ぼくは、大好きな海岸沿いを、いつものように歩いている。
大好きなペンタックスLXを持って。
40歳になり、都会暮らしを捨て、この海沿いに古い一軒家を買った。
40歳まで、ガムシャラに働いた。
広告カメラマンとして・・・
流行のファッションを撮り、心のこもっていないすばらしい笑顔を巧みに操るモデル達を撮る。
それが、かっこいいと思っていた。
自分も流行の服を着て、高級な車に乗り、スタジオに行く。
ぼくの周りには、いつも、金と女のことしか考えていない取り巻きがいた。
みんな、ぼくの事を先生と呼び、ぼくの顔色をうかがっていた。
それが幸せだった。
人生の成功者だと思っていた。
いや、正確には幸せだと勘違いしていた。
そんな時、ある女性と出会った。
彼女は、ヘアメイクアップアーティストの卵だった。
ある撮影スタオジオに彼女は助手としてやってきた。
白いTシャツにジーンズのシンプルなスタイルだった。
ノーメイクだった。
なぜかぼくは彼女に興味を持った。
普段であれば、ヘアメイクアップアーティストの助手になんの興味も湧かなかった。
というか、見下していたかも知れない。
でも、一生懸命に仕事をする彼女を時々見つめていた。
ふと、彼女を写真に撮りたくなった。
ぼくは、若い頃、女性のスナップ写真を多く撮っていた。
それも、働く女性をである。
働くといっても、広告写真のモデルでなく、普通の会社の事務員の人、駅の売店で働くおばちゃんなど、日常の仕事をする女性の姿を撮っていた。

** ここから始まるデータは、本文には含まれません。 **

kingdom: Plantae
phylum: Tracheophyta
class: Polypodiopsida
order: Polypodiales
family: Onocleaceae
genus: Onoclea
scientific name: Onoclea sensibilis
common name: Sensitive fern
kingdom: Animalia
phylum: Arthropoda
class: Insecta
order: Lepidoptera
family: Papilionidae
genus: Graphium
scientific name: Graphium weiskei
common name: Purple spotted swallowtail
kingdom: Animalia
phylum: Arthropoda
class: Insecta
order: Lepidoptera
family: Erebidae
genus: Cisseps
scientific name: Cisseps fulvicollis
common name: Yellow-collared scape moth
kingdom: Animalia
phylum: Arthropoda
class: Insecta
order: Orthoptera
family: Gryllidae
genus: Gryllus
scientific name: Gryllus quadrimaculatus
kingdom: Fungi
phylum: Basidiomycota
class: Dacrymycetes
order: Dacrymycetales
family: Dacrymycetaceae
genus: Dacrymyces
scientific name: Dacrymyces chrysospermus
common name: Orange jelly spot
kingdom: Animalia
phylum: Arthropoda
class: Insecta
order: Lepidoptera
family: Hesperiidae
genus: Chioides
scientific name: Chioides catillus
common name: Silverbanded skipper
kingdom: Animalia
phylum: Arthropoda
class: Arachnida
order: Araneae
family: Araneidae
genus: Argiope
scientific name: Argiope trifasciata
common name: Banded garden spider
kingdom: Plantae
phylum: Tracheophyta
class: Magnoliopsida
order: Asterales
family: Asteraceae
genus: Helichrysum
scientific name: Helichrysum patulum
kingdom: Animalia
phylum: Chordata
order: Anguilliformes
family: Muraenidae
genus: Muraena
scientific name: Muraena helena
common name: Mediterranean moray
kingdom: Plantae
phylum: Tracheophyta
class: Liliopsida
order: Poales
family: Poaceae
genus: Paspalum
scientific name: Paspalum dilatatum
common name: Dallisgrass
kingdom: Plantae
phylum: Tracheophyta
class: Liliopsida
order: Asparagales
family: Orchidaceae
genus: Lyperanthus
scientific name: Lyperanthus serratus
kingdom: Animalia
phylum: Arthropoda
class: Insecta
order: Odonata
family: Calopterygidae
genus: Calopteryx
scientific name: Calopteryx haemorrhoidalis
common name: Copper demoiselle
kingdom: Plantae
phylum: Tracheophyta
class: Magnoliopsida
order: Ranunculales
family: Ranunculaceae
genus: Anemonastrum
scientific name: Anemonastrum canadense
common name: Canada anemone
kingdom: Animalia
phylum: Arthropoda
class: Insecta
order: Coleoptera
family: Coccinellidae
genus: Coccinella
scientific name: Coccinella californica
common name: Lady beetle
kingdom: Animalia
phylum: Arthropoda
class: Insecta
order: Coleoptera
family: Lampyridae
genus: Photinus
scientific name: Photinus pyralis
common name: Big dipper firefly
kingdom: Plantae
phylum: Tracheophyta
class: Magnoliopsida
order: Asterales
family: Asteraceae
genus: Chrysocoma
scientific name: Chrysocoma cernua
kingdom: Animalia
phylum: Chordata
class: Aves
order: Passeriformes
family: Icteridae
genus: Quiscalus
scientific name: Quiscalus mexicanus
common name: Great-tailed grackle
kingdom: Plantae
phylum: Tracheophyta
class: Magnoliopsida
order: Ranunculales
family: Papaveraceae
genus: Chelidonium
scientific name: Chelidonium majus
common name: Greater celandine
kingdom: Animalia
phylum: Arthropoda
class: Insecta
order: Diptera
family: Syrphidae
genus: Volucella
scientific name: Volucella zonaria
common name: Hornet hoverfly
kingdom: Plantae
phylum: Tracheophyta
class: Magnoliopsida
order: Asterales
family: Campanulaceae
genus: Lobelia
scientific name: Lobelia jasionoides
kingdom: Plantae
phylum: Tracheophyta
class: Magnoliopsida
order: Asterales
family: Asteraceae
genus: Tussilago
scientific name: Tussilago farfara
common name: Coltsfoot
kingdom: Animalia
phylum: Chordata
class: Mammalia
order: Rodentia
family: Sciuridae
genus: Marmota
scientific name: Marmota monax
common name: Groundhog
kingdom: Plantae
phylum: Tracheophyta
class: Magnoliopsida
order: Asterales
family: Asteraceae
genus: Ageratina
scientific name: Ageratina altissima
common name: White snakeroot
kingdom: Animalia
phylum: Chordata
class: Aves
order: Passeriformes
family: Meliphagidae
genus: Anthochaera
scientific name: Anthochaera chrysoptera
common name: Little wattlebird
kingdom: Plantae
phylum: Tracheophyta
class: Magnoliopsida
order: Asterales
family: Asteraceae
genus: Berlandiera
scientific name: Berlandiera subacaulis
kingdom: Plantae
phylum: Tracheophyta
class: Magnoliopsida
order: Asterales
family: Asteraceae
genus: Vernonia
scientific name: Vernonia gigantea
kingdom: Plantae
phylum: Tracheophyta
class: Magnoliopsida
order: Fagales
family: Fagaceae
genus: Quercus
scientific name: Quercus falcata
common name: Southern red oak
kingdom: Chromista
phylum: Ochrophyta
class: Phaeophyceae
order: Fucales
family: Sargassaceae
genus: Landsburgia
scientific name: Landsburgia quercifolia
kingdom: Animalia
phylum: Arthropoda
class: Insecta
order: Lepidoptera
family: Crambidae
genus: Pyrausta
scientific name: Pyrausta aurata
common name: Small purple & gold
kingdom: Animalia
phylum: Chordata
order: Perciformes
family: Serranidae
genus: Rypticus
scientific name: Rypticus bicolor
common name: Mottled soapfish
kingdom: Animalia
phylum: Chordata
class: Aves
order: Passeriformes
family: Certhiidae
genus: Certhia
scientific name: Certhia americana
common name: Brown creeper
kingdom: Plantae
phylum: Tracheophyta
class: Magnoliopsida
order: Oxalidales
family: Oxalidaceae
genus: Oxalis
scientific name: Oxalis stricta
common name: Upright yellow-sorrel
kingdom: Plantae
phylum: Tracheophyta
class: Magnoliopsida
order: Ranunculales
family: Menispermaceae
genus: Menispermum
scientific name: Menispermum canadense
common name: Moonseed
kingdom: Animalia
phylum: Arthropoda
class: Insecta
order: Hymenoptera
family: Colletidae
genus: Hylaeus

当時、その写真はぼくのライフワークになると思っていた。
でも、違った。
ぼくは、広告写真家で有名になると同時に、若い頃のような写真を撮る事が少しずつ減っていった。
だが、彼女を見た瞬間、撮りたいと感じた。
若い頃、撮りたいと感覚に任せてシャッターを押し続けていた気持ちがふと表れた。
でも、なぜか、ぼくは彼女に声もかけられなかった。
ぼくの立場から考えると、"モデルになって" という事は、いとも簡単なことだった。
若い頃、街で働く女性に、ドキドキしながら声をかけ、写真を撮っていたように、なぜか、彼女に声をかけようとすると、心臓が高鳴った。